The nation's top farm official says Wisconsin's dairy industry has a lot at stake if the current farm bill is allowed to expire without any replacement or extension in place. In an exclusive interview with Wisconsin Ag Connection on Monday, U.S. Agriculture Secretary Tom Vilsack said his agency is encouraging producers to contact their local members of Congress to let them know the importance of having a new federal farm policy by the end of the month.

"I'm deeply concerned for our nation's farm producers, especially those in the dairy industry, if Congress fails to pass a new farm bill," Vilsack said as he speculated that the delay is likely a result of partisan politics rather than lack of time. "This legislation was approved by a bipartisan committee, so I don't understand what the hold up is. I can say with certainty, that if Speaker John Boehner were to hold a vote on the farm bill, he would get the required votes to get it passed. But the question is, why are they not holding the vote?"

Vilsack, a former governor from Iowa, says letting the farm bill expire before its September 30 expiration date means no further drought relief, no dairy safety net payments (like Milk Income Loss Contract), and no protection for specialty crops. Conservation Reserve Program extensions would also not happen, either.

"As of now, a vote on the farm bill is not on the Congressional calendar," he stressed. "We had great momentum in the farm sector in recent years with record commodity prices and strong exports and we don't want to risk losing it."
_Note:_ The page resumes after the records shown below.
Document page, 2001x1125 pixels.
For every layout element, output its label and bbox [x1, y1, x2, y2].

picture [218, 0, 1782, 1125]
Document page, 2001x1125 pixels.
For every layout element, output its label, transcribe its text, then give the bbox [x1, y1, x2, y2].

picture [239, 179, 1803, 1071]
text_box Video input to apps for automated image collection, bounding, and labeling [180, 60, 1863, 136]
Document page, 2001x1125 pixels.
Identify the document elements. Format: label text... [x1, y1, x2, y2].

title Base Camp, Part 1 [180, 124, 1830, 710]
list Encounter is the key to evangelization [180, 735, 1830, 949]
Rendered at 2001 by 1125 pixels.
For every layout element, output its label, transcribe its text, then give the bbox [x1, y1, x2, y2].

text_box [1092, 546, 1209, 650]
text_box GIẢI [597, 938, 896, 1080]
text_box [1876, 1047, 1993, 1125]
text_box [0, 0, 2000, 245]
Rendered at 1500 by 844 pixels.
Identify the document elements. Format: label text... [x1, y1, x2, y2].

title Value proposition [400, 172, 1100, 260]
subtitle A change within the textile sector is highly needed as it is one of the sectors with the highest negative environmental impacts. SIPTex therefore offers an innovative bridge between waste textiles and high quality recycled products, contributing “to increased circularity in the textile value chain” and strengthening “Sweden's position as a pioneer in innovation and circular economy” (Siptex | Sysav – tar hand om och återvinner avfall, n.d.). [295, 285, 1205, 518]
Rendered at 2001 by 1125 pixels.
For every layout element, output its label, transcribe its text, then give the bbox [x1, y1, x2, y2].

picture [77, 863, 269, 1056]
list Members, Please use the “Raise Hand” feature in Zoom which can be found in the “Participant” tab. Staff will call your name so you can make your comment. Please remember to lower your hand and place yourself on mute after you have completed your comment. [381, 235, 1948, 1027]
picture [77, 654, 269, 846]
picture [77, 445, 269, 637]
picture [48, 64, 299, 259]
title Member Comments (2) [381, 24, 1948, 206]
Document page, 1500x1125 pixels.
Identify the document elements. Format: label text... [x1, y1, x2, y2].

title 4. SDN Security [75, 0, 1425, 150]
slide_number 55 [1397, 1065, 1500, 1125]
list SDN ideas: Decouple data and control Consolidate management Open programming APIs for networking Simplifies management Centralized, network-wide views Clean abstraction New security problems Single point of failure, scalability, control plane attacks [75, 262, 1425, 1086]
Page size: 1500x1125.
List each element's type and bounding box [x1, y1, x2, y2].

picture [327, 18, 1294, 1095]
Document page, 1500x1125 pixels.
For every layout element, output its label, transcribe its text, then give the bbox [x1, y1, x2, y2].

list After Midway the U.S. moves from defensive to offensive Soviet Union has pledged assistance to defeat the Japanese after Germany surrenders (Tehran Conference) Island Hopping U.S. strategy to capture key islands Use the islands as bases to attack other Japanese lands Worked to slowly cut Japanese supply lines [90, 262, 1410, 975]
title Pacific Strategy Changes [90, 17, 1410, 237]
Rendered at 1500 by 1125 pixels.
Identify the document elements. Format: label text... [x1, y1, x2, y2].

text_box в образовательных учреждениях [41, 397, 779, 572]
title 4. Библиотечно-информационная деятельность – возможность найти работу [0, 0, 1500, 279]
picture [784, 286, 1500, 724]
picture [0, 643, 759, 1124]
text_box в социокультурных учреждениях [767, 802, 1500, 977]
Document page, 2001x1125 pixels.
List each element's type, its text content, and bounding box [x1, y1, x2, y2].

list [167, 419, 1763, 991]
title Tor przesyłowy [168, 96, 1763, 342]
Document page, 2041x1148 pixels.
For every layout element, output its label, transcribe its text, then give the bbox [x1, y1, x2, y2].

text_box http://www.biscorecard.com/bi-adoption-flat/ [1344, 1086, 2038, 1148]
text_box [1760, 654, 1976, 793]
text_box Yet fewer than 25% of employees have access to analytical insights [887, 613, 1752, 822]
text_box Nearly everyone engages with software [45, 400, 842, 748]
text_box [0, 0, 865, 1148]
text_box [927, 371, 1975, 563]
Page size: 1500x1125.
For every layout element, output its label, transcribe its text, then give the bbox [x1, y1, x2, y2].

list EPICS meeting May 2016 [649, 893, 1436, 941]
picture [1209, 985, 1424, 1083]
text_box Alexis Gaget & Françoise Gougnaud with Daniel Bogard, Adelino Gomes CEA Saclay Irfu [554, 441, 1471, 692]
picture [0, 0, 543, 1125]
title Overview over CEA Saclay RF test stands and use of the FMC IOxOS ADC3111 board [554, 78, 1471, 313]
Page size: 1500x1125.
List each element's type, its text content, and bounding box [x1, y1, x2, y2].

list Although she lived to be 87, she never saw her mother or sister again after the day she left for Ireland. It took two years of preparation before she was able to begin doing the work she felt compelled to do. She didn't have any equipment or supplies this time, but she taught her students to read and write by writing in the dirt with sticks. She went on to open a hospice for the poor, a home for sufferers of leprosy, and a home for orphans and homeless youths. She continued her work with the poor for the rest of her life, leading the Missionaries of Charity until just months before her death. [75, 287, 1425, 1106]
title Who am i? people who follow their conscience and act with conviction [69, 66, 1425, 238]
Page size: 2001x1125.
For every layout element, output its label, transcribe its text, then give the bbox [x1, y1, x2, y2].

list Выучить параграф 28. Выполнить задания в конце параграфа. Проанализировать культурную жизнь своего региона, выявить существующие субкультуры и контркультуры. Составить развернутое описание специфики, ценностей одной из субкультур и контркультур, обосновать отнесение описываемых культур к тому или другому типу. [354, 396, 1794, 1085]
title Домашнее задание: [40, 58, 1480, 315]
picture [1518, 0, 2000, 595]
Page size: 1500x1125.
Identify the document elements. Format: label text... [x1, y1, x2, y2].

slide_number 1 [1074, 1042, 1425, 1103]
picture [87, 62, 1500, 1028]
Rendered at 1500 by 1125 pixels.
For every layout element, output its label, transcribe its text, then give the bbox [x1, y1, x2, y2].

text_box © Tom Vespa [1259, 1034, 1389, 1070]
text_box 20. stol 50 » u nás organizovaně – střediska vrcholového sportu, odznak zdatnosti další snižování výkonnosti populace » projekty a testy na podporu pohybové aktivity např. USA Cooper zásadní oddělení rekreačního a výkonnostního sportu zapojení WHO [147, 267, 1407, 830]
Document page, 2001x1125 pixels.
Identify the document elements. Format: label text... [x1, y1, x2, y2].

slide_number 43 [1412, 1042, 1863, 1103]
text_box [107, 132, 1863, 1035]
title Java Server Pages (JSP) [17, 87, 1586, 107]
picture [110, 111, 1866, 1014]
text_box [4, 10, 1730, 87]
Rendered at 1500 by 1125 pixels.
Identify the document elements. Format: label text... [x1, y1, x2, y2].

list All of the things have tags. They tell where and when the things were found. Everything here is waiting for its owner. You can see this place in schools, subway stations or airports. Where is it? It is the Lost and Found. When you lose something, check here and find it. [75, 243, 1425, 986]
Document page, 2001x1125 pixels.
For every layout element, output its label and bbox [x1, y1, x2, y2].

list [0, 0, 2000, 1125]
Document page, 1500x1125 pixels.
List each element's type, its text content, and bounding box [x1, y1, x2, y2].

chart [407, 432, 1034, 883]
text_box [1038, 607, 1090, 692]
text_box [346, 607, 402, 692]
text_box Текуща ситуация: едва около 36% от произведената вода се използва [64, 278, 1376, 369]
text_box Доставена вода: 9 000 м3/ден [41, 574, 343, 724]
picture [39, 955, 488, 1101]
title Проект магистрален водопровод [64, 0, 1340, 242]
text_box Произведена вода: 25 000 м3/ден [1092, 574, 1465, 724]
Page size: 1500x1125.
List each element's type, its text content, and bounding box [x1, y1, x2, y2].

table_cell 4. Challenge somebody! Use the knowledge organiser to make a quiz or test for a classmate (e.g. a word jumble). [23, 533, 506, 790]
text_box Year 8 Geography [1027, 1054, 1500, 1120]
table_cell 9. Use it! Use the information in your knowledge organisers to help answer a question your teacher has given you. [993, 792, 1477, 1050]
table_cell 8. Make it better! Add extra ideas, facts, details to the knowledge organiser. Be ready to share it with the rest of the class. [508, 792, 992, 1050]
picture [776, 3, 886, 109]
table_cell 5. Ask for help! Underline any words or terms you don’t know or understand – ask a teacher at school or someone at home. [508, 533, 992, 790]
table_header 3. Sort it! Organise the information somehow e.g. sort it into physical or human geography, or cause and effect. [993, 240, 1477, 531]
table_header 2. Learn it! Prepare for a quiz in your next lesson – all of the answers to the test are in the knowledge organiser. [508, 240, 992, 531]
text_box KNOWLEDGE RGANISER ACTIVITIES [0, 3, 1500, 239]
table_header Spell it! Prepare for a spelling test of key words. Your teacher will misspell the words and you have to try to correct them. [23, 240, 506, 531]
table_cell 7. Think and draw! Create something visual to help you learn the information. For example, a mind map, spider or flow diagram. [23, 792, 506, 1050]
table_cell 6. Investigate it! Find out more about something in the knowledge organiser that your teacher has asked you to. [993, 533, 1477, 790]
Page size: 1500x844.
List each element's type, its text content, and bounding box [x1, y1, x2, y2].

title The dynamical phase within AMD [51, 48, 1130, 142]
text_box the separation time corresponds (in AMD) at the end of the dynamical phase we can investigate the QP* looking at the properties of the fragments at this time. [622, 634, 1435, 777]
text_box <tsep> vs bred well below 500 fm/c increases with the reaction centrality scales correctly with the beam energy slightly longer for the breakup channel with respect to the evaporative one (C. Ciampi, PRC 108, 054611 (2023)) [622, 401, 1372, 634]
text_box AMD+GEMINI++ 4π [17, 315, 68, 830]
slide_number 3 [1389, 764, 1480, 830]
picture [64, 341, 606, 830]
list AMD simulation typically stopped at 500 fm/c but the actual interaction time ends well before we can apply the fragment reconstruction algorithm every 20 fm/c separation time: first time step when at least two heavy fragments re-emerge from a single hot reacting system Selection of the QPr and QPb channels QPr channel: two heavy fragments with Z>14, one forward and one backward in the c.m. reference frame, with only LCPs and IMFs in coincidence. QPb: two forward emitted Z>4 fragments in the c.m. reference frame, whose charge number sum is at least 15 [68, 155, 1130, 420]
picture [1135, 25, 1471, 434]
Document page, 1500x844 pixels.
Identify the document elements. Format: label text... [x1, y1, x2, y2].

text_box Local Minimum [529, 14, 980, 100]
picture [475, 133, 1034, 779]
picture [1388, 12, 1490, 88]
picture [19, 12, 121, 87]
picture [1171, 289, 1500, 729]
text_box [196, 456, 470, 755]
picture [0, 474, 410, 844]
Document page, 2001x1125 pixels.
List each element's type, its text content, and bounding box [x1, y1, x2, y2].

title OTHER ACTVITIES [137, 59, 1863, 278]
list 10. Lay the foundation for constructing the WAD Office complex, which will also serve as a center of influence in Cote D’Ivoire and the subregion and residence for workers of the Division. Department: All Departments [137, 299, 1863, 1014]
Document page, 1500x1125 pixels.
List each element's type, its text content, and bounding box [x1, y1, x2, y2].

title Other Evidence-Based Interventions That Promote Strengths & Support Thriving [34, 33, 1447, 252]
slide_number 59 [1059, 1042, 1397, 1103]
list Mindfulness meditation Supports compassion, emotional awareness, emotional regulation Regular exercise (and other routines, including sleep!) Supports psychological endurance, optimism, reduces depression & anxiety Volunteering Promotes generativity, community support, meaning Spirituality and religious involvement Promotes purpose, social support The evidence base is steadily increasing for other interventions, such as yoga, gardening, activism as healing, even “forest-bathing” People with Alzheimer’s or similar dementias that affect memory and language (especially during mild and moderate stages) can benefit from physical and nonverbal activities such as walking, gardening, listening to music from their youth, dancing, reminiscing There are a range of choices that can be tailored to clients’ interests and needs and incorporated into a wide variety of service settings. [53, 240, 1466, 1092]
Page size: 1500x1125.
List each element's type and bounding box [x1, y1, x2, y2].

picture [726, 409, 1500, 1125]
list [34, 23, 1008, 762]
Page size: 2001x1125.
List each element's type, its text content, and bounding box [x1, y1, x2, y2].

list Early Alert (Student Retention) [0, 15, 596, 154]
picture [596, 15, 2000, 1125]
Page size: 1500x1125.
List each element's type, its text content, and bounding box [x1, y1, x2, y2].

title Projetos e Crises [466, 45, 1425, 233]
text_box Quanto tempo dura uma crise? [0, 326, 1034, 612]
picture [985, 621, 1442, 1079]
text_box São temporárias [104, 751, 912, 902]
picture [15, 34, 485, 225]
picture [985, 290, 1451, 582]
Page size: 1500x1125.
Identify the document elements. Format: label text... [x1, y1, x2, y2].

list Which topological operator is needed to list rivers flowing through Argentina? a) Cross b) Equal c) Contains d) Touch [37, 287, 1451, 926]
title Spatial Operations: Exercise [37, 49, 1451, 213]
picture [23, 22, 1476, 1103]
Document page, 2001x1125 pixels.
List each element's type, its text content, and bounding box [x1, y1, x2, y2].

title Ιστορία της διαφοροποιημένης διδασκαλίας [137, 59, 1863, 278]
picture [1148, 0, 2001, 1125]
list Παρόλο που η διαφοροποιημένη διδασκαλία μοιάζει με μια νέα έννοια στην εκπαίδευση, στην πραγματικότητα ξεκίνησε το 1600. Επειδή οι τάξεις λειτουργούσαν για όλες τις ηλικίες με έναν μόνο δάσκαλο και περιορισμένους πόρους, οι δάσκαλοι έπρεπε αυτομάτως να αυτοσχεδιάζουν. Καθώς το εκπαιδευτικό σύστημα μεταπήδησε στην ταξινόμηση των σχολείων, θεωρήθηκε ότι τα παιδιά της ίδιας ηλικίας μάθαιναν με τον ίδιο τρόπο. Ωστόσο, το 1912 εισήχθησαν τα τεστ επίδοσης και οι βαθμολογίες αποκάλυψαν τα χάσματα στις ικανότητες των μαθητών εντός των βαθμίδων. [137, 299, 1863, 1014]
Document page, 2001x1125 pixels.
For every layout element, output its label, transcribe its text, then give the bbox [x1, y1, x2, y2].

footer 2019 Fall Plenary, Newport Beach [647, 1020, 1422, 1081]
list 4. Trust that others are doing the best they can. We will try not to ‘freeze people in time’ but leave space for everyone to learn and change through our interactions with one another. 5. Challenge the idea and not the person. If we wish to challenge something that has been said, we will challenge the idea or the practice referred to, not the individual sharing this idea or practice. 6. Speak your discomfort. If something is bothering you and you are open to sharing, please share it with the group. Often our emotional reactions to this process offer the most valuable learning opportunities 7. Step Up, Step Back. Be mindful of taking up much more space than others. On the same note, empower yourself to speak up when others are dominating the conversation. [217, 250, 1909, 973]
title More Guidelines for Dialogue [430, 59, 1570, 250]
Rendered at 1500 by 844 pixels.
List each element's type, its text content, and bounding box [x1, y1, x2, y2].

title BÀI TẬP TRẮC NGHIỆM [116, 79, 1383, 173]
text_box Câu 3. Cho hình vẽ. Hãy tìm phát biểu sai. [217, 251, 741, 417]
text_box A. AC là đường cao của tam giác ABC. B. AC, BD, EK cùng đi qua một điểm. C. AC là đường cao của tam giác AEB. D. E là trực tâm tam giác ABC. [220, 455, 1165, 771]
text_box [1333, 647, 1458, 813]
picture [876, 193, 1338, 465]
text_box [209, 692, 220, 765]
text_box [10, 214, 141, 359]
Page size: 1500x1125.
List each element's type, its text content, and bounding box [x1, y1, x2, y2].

In essences, Vilsack says the USDA is urging the industry to ask their federal lawmakers to vote up or down on the bill. And he said if the House leadership blames a lack of time as the reason for not holding a vote, Vilsack says 'tell them to work on a weekend and do it then.'

Vilsack believes that House Republicans are looking to make big cuts in the budget for political purposes, which would likely include farm programs. He also told Wisconsin Ag Connection that the dairy industry has been going through a 'survival crisis' since the turn of the new century.

"We have lost about half of our dairy farms in the past decade. If something doesn't change, we'll continue to see the volatile spikes and drops in dairy pricing that has caused so much harm to our producers," he noted.

When asked about recent criticism by the International Dairy Foods Association, which claimed that Sec. Vilsack supports the Dairy Security Act, and thus adding extra fees for dairy farmers, he said he's making no apologies for his support of the DSA.

"Without a farm bill, whether it continues the MILC program or implements the proposed DSA, producers need protections," he stressed.

He also mentioned that the recently-passed farm disaster bill, which had major Republican support, does not include any milk pricing provisions and will not protect the dairy industry.

The secretary says he's looking forward to this week's rally Washington, D.C., where over 40 farm groups will be in town pushing lawmakers to take action on the farm bill.